DeepSeek V3.2 vs Qwen3-9B
DeepSeek V3.2 (2025) and Qwen3-9B (2026) are general-purpose language models from DeepSeek and Alibaba. DeepSeek V3.2 ships a 160K-token context window, while Qwen3-9B ships a 256K-token context window. On pricing, Qwen3-9B costs $0.04/1M input tokens versus $0.26/1M for the alternative. This comparison covers specs, pricing, capabilities, benchmarks, provider availability, and production fit. It focuses on practical selection signals rather than broad model-family marketing.
Qwen3-9B is ~548% cheaper at $0.04/1M; pay for DeepSeek V3.2 only for coding workflow support.
Specs
| Released | 2025-01-01 | 2026-03-02 |
| Context window | 160K | 256K |
| Parameters | 671B | 9B |
| Architecture | decoder only | decoder only |
| License | Open Source | Apache 2.0 |
| Knowledge cutoff | - | - |
Pricing and availability
| DeepSeek V3.2 | Qwen3-9B | |
|---|---|---|
| Input price | $0.26/1M tokens | $0.04/1M tokens |
| Output price | $0.42/1M tokens | $0.2/1M tokens |
| Providers |
Capabilities
| DeepSeek V3.2 | Qwen3-9B | |
|---|---|---|
| Vision | ||
| Multimodal | ||
| Reasoning | ||
| Function calling | ||
| Tool use | ||
| Structured outputs | ||
| Code execution |
Benchmarks
No shared benchmark rows are currently sourced for this pair.
Deep dive
The capability footprint differs most on code execution: DeepSeek V3.2. Both models share structured outputs, so the practical split is not just feature count. Use those differences to decide whether the page is about raw model quality, agentic coding support, multimodal ingestion, or predictable structured API behavior.
For cost, DeepSeek V3.2 lists $0.26/1M input and $0.42/1M output tokens, while Qwen3-9B lists $0.04/1M input and $0.2/1M output tokens on the cheapest tracked provider. A 70/30 input-output blend puts Qwen3-9B lower by about $0.22 per million blended tokens. Availability is 4 providers versus 1, so concentration risk also matters.
Choose DeepSeek V3.2 when coding workflow support and broader provider choice are central to the workload. Choose Qwen3-9B when long-context analysis, larger context windows, and lower input-token cost are more important. For production, rerun your own prompts through the exact provider, region, and tool stack you plan to ship. This keeps the decision grounded in measurable tradeoffs instead of brand-level assumptions. It also helps separate model capability from provider packaging, which can change cost and latency.
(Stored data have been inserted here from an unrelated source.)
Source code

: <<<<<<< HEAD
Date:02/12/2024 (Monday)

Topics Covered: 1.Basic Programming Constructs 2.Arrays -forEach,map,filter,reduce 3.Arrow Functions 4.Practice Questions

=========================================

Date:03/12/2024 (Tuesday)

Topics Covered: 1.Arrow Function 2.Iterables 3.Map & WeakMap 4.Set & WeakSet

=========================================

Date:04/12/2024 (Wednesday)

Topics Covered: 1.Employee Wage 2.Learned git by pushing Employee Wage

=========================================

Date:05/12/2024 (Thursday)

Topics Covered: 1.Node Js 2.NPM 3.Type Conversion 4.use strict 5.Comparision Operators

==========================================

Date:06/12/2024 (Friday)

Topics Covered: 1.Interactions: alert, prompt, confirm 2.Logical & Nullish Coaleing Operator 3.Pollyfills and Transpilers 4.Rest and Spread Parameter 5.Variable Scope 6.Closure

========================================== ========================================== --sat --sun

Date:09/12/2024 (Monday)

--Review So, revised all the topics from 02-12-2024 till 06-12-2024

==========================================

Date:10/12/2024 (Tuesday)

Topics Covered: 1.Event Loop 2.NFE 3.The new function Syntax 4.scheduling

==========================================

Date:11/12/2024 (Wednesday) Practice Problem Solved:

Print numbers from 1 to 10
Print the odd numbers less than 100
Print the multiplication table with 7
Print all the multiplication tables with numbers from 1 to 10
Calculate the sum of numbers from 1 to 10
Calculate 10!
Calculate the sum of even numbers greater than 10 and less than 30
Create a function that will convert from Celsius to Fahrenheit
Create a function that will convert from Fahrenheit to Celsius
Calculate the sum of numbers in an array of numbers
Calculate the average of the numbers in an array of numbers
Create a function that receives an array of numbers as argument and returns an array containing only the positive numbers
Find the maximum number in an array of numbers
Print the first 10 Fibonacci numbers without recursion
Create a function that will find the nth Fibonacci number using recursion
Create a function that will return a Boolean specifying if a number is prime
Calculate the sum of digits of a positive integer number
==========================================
For teams standardizing a stack, that distinction is often the difference between a benchmark win and a reliable deployment.
FAQ
Which has a larger context window, DeepSeek V3.2 or Qwen3-9B?
Qwen3-9B supports 256K tokens, while DeepSeek V3.2 supports 160K tokens. That gap matters most for long documents, large codebases, retrieval-heavy agents, and conversations where earlier context must remain visible. Use this as a quick comparison signal, then confirm the provider-specific limits before committing to production.
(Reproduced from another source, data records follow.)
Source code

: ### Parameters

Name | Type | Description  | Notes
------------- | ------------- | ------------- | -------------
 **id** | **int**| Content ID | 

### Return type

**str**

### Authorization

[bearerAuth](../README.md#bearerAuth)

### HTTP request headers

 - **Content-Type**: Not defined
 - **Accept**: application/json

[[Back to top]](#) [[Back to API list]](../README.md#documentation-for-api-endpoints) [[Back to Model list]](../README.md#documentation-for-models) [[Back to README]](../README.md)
Which is cheaper, DeepSeek V3.2 or Qwen3-9B?
Qwen3-9B is cheaper on tracked token pricing. DeepSeek V3.2 costs $0.26/1M input and $0.42/1M output tokens. Qwen3-9B costs $0.04/1M input and $0.2/1M output tokens. Provider discounts or batch pricing can still change the final bill.
Is DeepSeek V3.2 or Qwen3-9B open source?
DeepSeek V3.2 is listed under Open Source. Qwen3-9B is listed under Apache 2.0. License labels affect whether you can self-host, redistribute weights, or rely only on hosted APIs, so confirm the upstream license before deployment.
Which is better for structured outputs, DeepSeek V3.2 or Qwen3-9B?
Both DeepSeek V3.2 and Qwen3-9B expose structured outputs. The better choice depends on benchmark fit, context budget, pricing, and whether your provider route exposes the same capability surface. Use this as a quick comparison signal, then confirm the provider-specific limits before committing to production.
Which is better for code execution, DeepSeek V3.2 or Qwen3-9B?
DeepSeek V3.2 has the clearer documented code execution signal in this comparison. If code execution is mission-critical, validate it against the provider endpoint because model-level support and API-level exposure can differ.
Where can I run DeepSeek V3.2 and Qwen3-9B?
DeepSeek V3.2 is available on Fireworks AI, NVIDIA NIM, AWS Bedrock, and OpenRouter. Qwen3-9B is available on DeepInfra. Provider coverage can affect latency, region availability, compliance posture, and fallback options.
Continue comparing
Last reviewed: 2026-04-24. Data sourced from public model cards and provider documentation.